UI – Qual o papel dos atuais sindicatos de bancários na contrução de uma organização sindical por ramos de atividade?
MP – Quando o processo de intermediação financeira se dava todo dentro do banco, quando parava as agências, parava a máquina. E aí, na correlação de forças, o trabalhador tem poder. Hoje, com a reestruturação produtiva, com a atuação na forma de holding, o uso da telemática e da terceirização, o bancário pára, mas não se pára o banco. A lógica da greve é gerar prejuízo para o patrão, a própria Constituição assegura e garante esta situação. Hoje, esta questão está muito fragilizada, porque o trabalhador pára, mas o setor não, porque tem o auto-atendimento, os canais alternativos, o home banking, a terceirização, os correspondentes bancários. O processo de trabalho teve uma deslocalização muito grande. O espaço físico da agência é uma referencia de negócio, mas se o cliente não vem até mim, eu posso ir atrás do cliente, por telefone, pela Internet. Eu continuo fazendo negócios, porque eu sou um vendedor de produtos e serviços e vou atrás dele. É muito comum nas greves este novo setor, de relacionamento e negócios, a gerência média, não aderir ao movimento.

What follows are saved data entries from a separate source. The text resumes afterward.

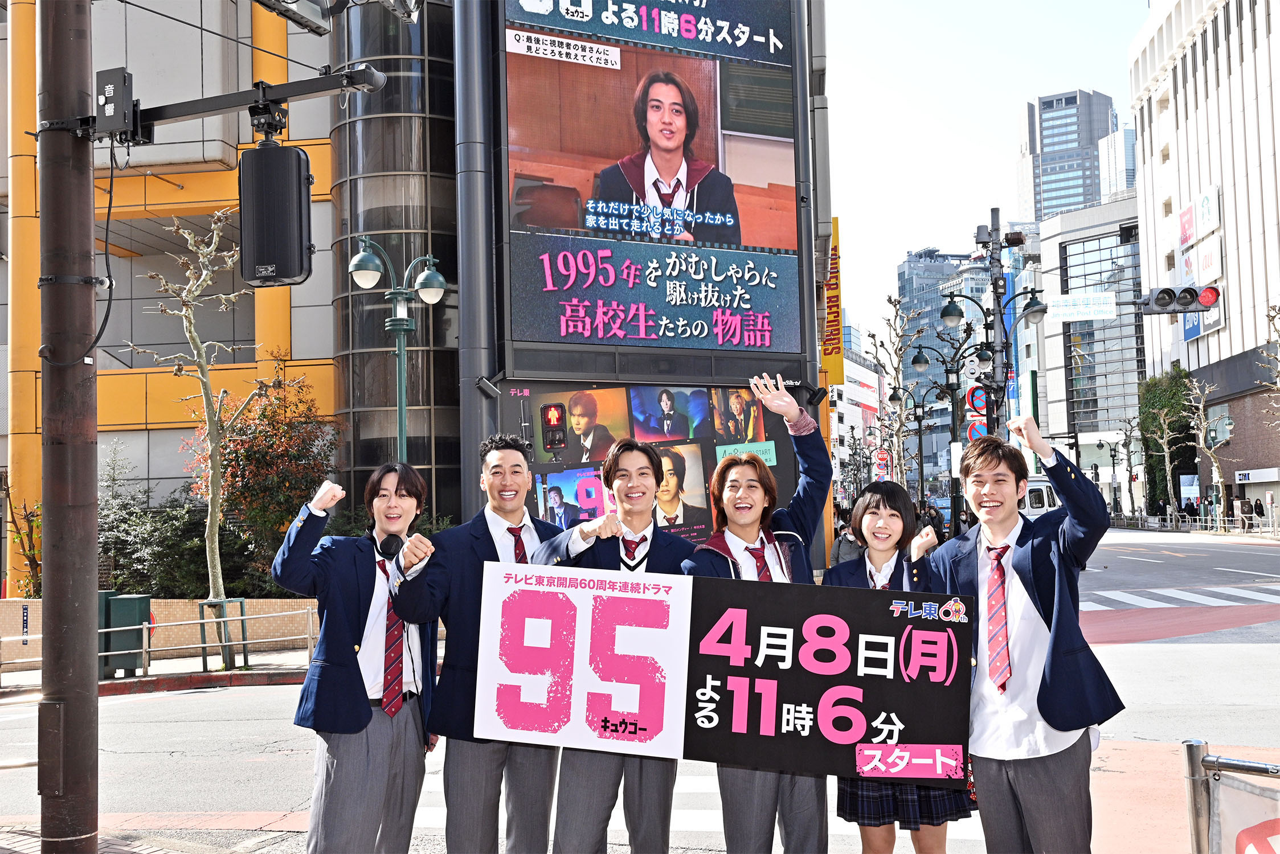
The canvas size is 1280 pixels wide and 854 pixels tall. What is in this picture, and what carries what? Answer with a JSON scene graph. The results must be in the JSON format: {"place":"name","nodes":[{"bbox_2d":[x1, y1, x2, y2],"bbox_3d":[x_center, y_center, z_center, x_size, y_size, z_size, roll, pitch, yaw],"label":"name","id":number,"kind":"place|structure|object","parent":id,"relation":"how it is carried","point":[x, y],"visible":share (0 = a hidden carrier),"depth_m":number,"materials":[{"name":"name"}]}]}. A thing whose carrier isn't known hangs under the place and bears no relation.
{"place":"outdoors","nodes":[
{"label":"outdoors","id":0,"kind":"place"},
{"bbox_2d":[0,824,270,853],"label":"pavement","id":1,"kind":"structure","parent":0,"point":[8,850],"materials":[{"name":"brick"}]},
{"bbox_2d":[35,0,99,853],"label":"utility pole","id":2,"kind":"object","parent":1,"relation":"on","point":[51,551],"visible":0.97,"depth_m":5.84,"materials":[{"name":"brown"}]},
{"bbox_2d":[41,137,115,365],"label":"cable","id":3,"kind":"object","parent":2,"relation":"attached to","point":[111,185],"visible":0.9,"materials":[{"name":"black rubber"}]},
{"bbox_2d":[93,66,138,142],"bbox_3d":[-2.142,-1.306,5.490,0.179,0.293,0.179,-1,-3,6],"label":"box","id":4,"kind":"object","parent":2,"relation":"attached to","point":[111,108],"visible":0.97,"depth_m":5.43,"materials":[{"name":"black metal"}]},
{"bbox_2d":[76,64,389,143],"bbox_3d":[-1.942,-1.503,6.171,1.793,0.338,0.536,-2,-3,18],"label":"arm","id":5,"kind":"object","parent":2,"relation":"attached to","point":[334,88],"visible":0.92,"depth_m":6.17},
{"bbox_2d":[237,140,315,289],"bbox_3d":[-1.537,-0.892,5.699,0.326,0.645,0.340,-1,-3,6],"label":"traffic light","id":6,"kind":"object","parent":5,"relation":"hanging from","point":[284,230],"visible":0.98,"depth_m":5.56,"materials":[{"name":"black"}]},
{"bbox_2d":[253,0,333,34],"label":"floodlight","id":7,"kind":"object","parent":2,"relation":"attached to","point":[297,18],"visible":0.97,"depth_m":5.77,"materials":[{"name":"grey metal"}]},
{"bbox_2d":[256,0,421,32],"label":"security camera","id":8,"kind":"object","parent":2,"relation":"attached to","point":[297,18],"visible":0.98,"depth_m":5.62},
{"bbox_2d":[0,644,319,699],"label":"pavement","id":9,"kind":"structure","parent":0,"point":[154,678],"materials":[{"name":"grey"}]},
{"bbox_2d":[100,593,152,677],"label":"utility box","id":10,"kind":"object","parent":9,"relation":"on","point":[134,598],"visible":0.75,"depth_m":14.50,"materials":[{"name":"green metal"}]},
{"bbox_2d":[0,601,321,684],"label":"metal railing","id":11,"kind":"object","parent":9,"relation":"on","point":[309,636],"visible":0.72,"depth_m":14.41,"materials":[{"name":"metal"}]},
{"bbox_2d":[127,205,268,665],"bbox_3d":[-5.006,0.100,15.527,1.654,5.349,1.786,-3,-3,28],"label":"bare tree","id":12,"kind":"object","parent":9,"relation":"on","point":[204,275],"visible":0.96,"depth_m":15.53,"materials":[{"name":"plant"}]},
{"bbox_2d":[197,596,250,672],"bbox_3d":[-4.528,2.271,14.694,0.553,0.782,0.544,-1,-3,6],"label":"tree support","id":13,"kind":"object","parent":9,"relation":"on","point":[246,656],"visible":0.81,"depth_m":14.65,"materials":[{"name":"metal"}]},
{"bbox_2d":[0,596,320,669],"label":"low wall","id":14,"kind":"structure","parent":0,"point":[181,616],"depth_m":16.12,"materials":[{"name":"beige"}]},
{"bbox_2d":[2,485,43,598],"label":"shrub","id":15,"kind":"object","parent":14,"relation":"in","point":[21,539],"visible":0.59,"depth_m":19.35,"materials":[{"name":"green plant"}]},
{"bbox_2d":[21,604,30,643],"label":"blue sign","id":16,"kind":"object","parent":14,"relation":"attached to","point":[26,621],"visible":0.93,"depth_m":16.56,"materials":[{"name":"blue metal"}]},
{"bbox_2d":[194,356,337,595],"bbox_3d":[-5.321,0.921,19.123,2.419,3.726,2.456,-1,-3,6],"label":"red shrub","id":17,"kind":"object","parent":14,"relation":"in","point":[249,457],"visible":0.72,"depth_m":18.85,"materials":[{"name":"plant"}]},
{"bbox_2d":[0,0,342,596],"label":"yellow building","id":18,"kind":"structure","parent":0,"point":[1,342],"depth_m":23.76,"materials":[{"name":"yellow paint"}]},
{"bbox_2d":[327,0,463,525],"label":"glass tower","id":19,"kind":"structure","parent":0,"point":[419,168],"depth_m":22.68,"materials":[{"name":"glass"}]},
{"bbox_2d":[0,525,1279,853],"label":"road","id":20,"kind":"structure","parent":0,"point":[168,765],"materials":[{"name":"grey asphalt"}]},
{"bbox_2d":[273,463,440,853],"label":"man","id":21,"kind":"object","parent":20,"relation":"on","point":[354,633],"visible":0.92,"depth_m":4.92},
{"bbox_2d":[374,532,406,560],"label":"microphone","id":22,"kind":"object","parent":21,"relation":"on","point":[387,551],"visible":0.62,"depth_m":5.15,"materials":[{"name":"black plastic"}]},
{"bbox_2d":[382,431,561,853],"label":"man","id":23,"kind":"object","parent":20,"relation":"on","point":[487,544],"visible":0.86,"depth_m":4.89},
{"bbox_2d":[532,431,695,853],"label":"man","id":24,"kind":"object","parent":20,"relation":"on","point":[650,489],"visible":0.79,"depth_m":4.80},
{"bbox_2d":[679,370,831,853],"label":"man","id":25,"kind":"object","parent":20,"relation":"on","point":[740,502],"visible":0.66,"depth_m":4.77},
{"bbox_2d":[475,560,976,781],"bbox_3d":[0.281,0.800,4.325,1.782,0.670,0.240,-1,-3,6],"label":"sign","id":26,"kind":"object","parent":25,"relation":"in","point":[620,598],"visible":0.95,"depth_m":4.32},
{"bbox_2d":[824,472,971,853],"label":"woman","id":27,"kind":"object","parent":20,"relation":"on","point":[865,509],"visible":0.5,"depth_m":4.83},
{"bbox_2d":[925,415,1125,853],"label":"man","id":28,"kind":"object","parent":20,"relation":"on","point":[1050,641],"visible":0.97,"depth_m":4.51},
{"bbox_2d":[1082,581,1279,611],"label":"crosswalk","id":29,"kind":"structure","parent":20,"relation":"on","point":[1248,596],"materials":[{"name":"white paint"}]},
{"bbox_2d":[454,0,829,550],"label":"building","id":30,"kind":"structure","parent":0,"point":[805,375],"depth_m":20.28,"materials":[{"name":"grey metal"}]},
{"bbox_2d":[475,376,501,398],"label":"security camera","id":31,"kind":"object","parent":30,"relation":"attached to","point":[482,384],"visible":0.96,"depth_m":17.56,"materials":[{"name":"black metal"}]},
{"bbox_2d":[540,401,567,451],"bbox_3d":[-0.954,-0.008,14.955,0.284,0.587,0.299,-1,-3,6],"label":"pedestrian signal","id":32,"kind":"object","parent":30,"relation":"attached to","point":[557,419],"visible":0.98,"depth_m":14.86,"materials":[{"name":"black metal"}]},
{"bbox_2d":[500,382,798,542],"bbox_3d":[0.233,0.973,17.630,4.829,3.292,0.211,0,-3,-26],"label":"billboard","id":33,"kind":"object","parent":30,"relation":"attached to","point":[549,477],"visible":0.52,"depth_m":17.49},
{"bbox_2d":[502,0,804,348],"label":"billboard","id":34,"kind":"object","parent":30,"relation":"attached to","point":[752,240],"visible":0.98,"depth_m":19.24},
{"bbox_2d":[820,214,843,387],"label":"yellow banner","id":35,"kind":"object","parent":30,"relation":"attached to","point":[835,268],"visible":0.58,"depth_m":27.69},
{"bbox_2d":[833,346,884,492],"label":"white building","id":36,"kind":"structure","parent":0,"point":[850,369],"materials":[{"name":"white"}]},
{"bbox_2d":[898,245,988,480],"label":"glass building","id":37,"kind":"structure","parent":0,"point":[935,260],"materials":[{"name":"glass"}]},
{"bbox_2d":[818,0,1152,342],"label":"sky","id":38,"kind":"structure","parent":0,"point":[1000,118],"materials":[{"name":"white"}]},
{"bbox_2d":[1017,88,1117,223],"label":"skyscraper","id":39,"kind":"structure","parent":0,"point":[1105,103],"materials":[{"name":"glass"}]},
{"bbox_2d":[1032,192,1144,504],"label":"office building","id":40,"kind":"structure","parent":0,"point":[1060,395],"materials":[{"name":"grey"}]},
{"bbox_2d":[1098,122,1138,196],"label":"building","id":41,"kind":"structure","parent":0,"point":[1115,150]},
{"bbox_2d":[1129,0,1279,528],"label":"white building","id":42,"kind":"structure","parent":0,"point":[1181,93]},
{"bbox_2d":[1176,186,1224,342],"label":"billboard","id":43,"kind":"object","parent":42,"relation":"attached to","point":[1190,208],"visible":0.62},
{"bbox_2d":[1233,467,1279,484],"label":"store sign","id":44,"kind":"object","parent":42,"relation":"attached to","point":[1240,477],"visible":0.96,"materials":[{"name":"white plastic"}]},
{"label":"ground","id":45,"kind":"structure","parent":0},
{"bbox_2d":[97,441,213,598],"bbox_3d":[-7.720,1.743,20.557,2.448,2.760,2.479,-1,-3,6],"label":"shrub","id":46,"kind":"object","parent":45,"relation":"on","point":[143,564],"visible":0.55,"depth_m":20.43,"materials":[{"name":"green plant"}]},
{"bbox_2d":[346,238,446,461],"bbox_3d":[-2.694,0.196,15.120,1.255,4.547,0.698,-1,-3,6],"label":"street lamp","id":47,"kind":"object","parent":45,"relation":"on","point":[439,290],"visible":0.65,"depth_m":15.16,"materials":[{"name":"metal"}]},
{"bbox_2d":[831,513,861,566],"bbox_3d":[3.228,1.968,20.523,0.656,1.224,0.702,-1,-3,6],"label":"person","id":48,"kind":"object","parent":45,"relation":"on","point":[845,554],"visible":0.42,"depth_m":20.38},
{"bbox_2d":[872,448,890,478],"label":"road sign","id":49,"kind":"object","parent":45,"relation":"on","point":[880,462],"visible":0.85,"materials":[{"name":"red"}]},
{"bbox_2d":[869,297,915,488],"label":"bare tree","id":50,"kind":"object","parent":45,"relation":"on","point":[898,432],"visible":0.85,"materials":[{"name":"plant"}]},
{"bbox_2d":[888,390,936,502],"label":"street lamp","id":51,"kind":"object","parent":45,"relation":"on","point":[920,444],"visible":0.84,"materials":[{"name":"black metal"}]},
{"bbox_2d":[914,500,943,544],"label":"person","id":52,"kind":"object","parent":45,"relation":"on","point":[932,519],"visible":0.48,"depth_m":25.77},
{"bbox_2d":[911,337,980,533],"bbox_3d":[8.393,0.689,36.613,2.386,6.022,1.141,-1,-3,6],"label":"street lamp","id":53,"kind":"object","parent":45,"relation":"on","point":[948,384],"visible":0.77,"depth_m":36.55,"materials":[{"name":"black metal"}]},
{"bbox_2d":[944,213,1044,451],"bbox_3d":[7.256,-0.723,27.640,2.420,7.621,1.178,-1,-3,6],"label":"street lamp","id":54,"kind":"object","parent":45,"relation":"on","point":[998,297],"visible":0.67,"depth_m":27.64,"materials":[{"name":"black metal"}]},
{"bbox_2d":[965,385,988,415],"bbox_3d":[6.039,-0.428,24.030,0.570,0.642,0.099,-1,-3,6],"label":"round sign","id":55,"kind":"object","parent":54,"relation":"attached to","point":[975,399],"visible":0.83,"depth_m":24.00,"materials":[{"name":"red"}]},
{"bbox_2d":[966,419,988,441],"bbox_3d":[6.069,0.174,24.176,0.559,0.615,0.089,-1,-3,6],"label":"traffic sign","id":56,"kind":"object","parent":54,"relation":"attached to","point":[975,432],"visible":0.62,"depth_m":24.14,"materials":[{"name":"red metal"}]},
{"bbox_2d":[1043,291,1116,320],"bbox_3d":[11.432,-3.104,35.076,2.086,0.776,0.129,-1,-3,6],"label":"street sign","id":57,"kind":"object","parent":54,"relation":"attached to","point":[1105,315],"visible":0.97,"depth_m":35.07,"materials":[{"name":"white metal"}]},
{"bbox_2d":[1137,283,1221,314],"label":"traffic light","id":58,"kind":"object","parent":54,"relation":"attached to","point":[1195,295],"visible":0.98,"depth_m":21.31,"materials":[{"name":"grey metal"}]},
{"bbox_2d":[1019,476,1060,516],"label":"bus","id":59,"kind":"object","parent":45,"relation":"on","point":[1041,491],"visible":0.22,"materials":[{"name":"white"}]},
{"bbox_2d":[1096,434,1123,518],"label":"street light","id":60,"kind":"object","parent":45,"relation":"on","point":[1113,459],"visible":0.85,"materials":[{"name":"black metal"}]},
{"bbox_2d":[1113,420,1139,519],"label":"bare tree","id":61,"kind":"object","parent":45,"relation":"on","point":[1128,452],"visible":0.89,"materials":[{"name":"plant"}]},
{"bbox_2d":[1136,365,1197,515],"label":"tree","id":62,"kind":"object","parent":45,"relation":"on","point":[1168,404],"visible":0.62,"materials":[{"name":"green plant"}]},
{"bbox_2d":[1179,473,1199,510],"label":"sign","id":63,"kind":"object","parent":45,"relation":"on","point":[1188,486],"visible":0.85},
{"bbox_2d":[1105,510,1279,538],"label":"fence","id":64,"kind":"object","parent":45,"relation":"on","point":[1176,522],"visible":0.84,"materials":[{"name":"metal"}]},
{"bbox_2d":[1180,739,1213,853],"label":"post","id":65,"kind":"object","parent":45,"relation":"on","point":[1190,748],"visible":0.86,"depth_m":4.74,"materials":[{"name":"silver metal"}]},
{"bbox_2d":[1183,378,1230,523],"label":"bare tree","id":66,"kind":"object","parent":45,"relation":"on","point":[1201,404],"visible":0.95,"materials":[{"name":"plant"}]},
{"bbox_2d":[1181,740,1279,853],"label":"metal barrier","id":67,"kind":"object","parent":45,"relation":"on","point":[1190,753],"visible":0.99,"depth_m":4.21,"materials":[{"name":"metal"}]},
{"bbox_2d":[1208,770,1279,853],"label":"banner","id":68,"kind":"object","parent":67,"relation":"attached to","point":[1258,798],"visible":0.95,"depth_m":3.99,"materials":[{"name":"white fabric"}]},
{"bbox_2d":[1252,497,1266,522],"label":"person","id":69,"kind":"object","parent":45,"relation":"on","point":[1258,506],"visible":0.87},
{"bbox_2d":[1260,301,1279,421],"label":"bare tree","id":70,"kind":"object","parent":45,"relation":"on","point":[1278,384],"visible":0.99,"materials":[{"name":"plant"}]}
]}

Fomos a única categoria que percebeu, há vinte anos atrás, que as empresas em que trabalhamos são nacionais e que não se justificava termos acordos por estado, por região ou por empresa. O bancário sempre foi organizado, de luta e combativo, e, por isso, conquistamos a convenção coletiva nacional dos bancários, que garante as mesmas condições de salário de norte a sul do Brasil. Outras categorias têm convenções coletivas nacionais, mas são todos trabalhadores de uma empresa só. Esta conquista foi fruto de uma luta de décadas e décadas de trabalhadores bancários, uma construção que foi bem-sucedida. Tanto que, no ano passado, o BB e a CEF assinaram a mesma convenção.

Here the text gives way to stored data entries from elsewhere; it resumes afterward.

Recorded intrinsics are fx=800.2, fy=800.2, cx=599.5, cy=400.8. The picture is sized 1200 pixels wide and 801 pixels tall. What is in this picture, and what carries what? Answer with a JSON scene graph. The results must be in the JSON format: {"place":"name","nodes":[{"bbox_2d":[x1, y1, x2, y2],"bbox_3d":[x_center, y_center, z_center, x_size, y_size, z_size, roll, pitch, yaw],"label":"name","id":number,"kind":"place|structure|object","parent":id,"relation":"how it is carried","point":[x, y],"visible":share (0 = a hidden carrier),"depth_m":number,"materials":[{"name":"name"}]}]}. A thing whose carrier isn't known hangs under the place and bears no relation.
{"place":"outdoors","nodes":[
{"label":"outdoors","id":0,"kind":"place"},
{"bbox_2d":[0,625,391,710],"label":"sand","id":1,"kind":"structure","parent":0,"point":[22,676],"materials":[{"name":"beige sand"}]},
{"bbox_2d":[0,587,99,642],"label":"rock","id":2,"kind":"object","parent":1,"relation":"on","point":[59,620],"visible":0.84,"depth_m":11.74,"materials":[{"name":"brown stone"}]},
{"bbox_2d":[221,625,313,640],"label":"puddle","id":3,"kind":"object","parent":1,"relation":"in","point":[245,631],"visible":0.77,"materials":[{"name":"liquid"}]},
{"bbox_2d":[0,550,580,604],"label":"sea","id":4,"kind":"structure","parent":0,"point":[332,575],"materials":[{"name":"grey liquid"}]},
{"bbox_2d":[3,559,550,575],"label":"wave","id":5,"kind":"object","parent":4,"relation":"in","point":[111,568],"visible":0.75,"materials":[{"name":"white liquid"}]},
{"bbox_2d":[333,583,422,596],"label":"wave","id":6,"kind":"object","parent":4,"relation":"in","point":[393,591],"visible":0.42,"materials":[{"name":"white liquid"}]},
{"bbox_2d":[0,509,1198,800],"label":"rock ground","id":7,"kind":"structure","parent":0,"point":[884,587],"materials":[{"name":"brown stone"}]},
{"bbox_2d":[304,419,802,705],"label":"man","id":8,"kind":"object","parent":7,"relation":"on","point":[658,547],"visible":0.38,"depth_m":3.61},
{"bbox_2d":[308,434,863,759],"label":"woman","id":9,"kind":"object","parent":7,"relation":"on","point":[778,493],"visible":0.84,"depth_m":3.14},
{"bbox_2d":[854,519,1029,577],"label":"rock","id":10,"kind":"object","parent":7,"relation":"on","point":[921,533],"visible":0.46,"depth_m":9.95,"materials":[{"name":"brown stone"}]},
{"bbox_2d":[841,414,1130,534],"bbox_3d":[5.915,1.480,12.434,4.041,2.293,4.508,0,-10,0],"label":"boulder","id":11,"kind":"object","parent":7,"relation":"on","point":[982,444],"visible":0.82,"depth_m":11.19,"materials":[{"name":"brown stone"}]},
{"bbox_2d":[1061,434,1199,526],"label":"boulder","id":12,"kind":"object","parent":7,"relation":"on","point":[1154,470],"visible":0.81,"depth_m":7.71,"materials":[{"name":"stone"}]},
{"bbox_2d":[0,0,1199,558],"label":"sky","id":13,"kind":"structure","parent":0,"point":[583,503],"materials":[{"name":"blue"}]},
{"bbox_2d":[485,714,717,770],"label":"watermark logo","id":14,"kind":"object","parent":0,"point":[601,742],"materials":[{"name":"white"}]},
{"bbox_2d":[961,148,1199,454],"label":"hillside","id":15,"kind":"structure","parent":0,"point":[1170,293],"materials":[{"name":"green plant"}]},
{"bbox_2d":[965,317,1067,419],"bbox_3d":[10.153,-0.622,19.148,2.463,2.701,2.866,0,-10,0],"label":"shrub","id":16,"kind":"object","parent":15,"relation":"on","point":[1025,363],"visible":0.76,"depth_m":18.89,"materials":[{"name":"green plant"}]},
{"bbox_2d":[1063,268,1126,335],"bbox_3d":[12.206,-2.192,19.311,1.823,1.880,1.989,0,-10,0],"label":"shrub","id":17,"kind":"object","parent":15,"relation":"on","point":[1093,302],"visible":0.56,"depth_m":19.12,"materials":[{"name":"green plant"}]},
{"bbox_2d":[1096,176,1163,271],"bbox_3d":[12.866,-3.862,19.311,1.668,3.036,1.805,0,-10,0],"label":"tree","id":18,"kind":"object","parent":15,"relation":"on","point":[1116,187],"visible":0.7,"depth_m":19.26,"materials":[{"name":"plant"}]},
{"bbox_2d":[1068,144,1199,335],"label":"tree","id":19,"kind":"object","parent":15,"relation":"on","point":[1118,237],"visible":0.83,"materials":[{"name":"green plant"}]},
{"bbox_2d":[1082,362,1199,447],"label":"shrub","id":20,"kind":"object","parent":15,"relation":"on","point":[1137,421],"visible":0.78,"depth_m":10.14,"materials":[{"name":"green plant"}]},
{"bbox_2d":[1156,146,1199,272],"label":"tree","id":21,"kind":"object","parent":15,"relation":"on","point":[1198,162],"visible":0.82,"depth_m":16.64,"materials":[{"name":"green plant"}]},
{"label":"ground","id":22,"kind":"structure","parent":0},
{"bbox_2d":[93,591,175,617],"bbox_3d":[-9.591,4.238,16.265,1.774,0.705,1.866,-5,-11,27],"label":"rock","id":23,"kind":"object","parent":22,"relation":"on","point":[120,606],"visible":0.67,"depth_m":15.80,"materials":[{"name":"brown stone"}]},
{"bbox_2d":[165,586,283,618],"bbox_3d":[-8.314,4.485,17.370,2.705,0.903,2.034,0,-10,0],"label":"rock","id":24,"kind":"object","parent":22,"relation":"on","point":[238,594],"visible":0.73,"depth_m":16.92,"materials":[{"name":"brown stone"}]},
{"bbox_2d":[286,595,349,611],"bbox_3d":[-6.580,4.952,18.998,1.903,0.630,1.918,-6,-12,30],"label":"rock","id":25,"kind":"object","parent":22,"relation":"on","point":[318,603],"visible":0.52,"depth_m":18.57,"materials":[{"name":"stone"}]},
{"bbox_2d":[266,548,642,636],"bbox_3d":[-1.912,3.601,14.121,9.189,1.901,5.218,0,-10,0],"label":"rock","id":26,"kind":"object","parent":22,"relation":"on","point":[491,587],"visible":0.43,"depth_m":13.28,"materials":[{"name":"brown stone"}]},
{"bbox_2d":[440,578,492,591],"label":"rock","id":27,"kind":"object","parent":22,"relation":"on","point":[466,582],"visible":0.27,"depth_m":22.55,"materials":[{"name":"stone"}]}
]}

Os bancários têm um dos movimentos sindicais mais fortes e bem estruturados da história do Brasil. Primeiro por conta deste protagonismo, a categoria sempre esteve muito atenta a todo seu processo de organização. E sempre teve muito êxito com esta visão classista, que sempre teve muito clara a relação capital-trabalho, a necessidade de disputar o seu quinhão. Nada foi dado – nenhuma legislação social ou trabalhista no Brasil foi fruto da benevolência do governante do momento, mas sempre foi fruto da luta social. O bancário sempre teve isso muito firme, presente, e, como é um setor de ponta, muito importante na economia, as suas greves e lutas sempre resultaram em conquistas. Se remontarmos à definição do papel do sindicato, que é organizar a categoria, lutar com ela e conquistar avanços salariais e benefícios, construir dias melhores, estamos falando de correlação de forças.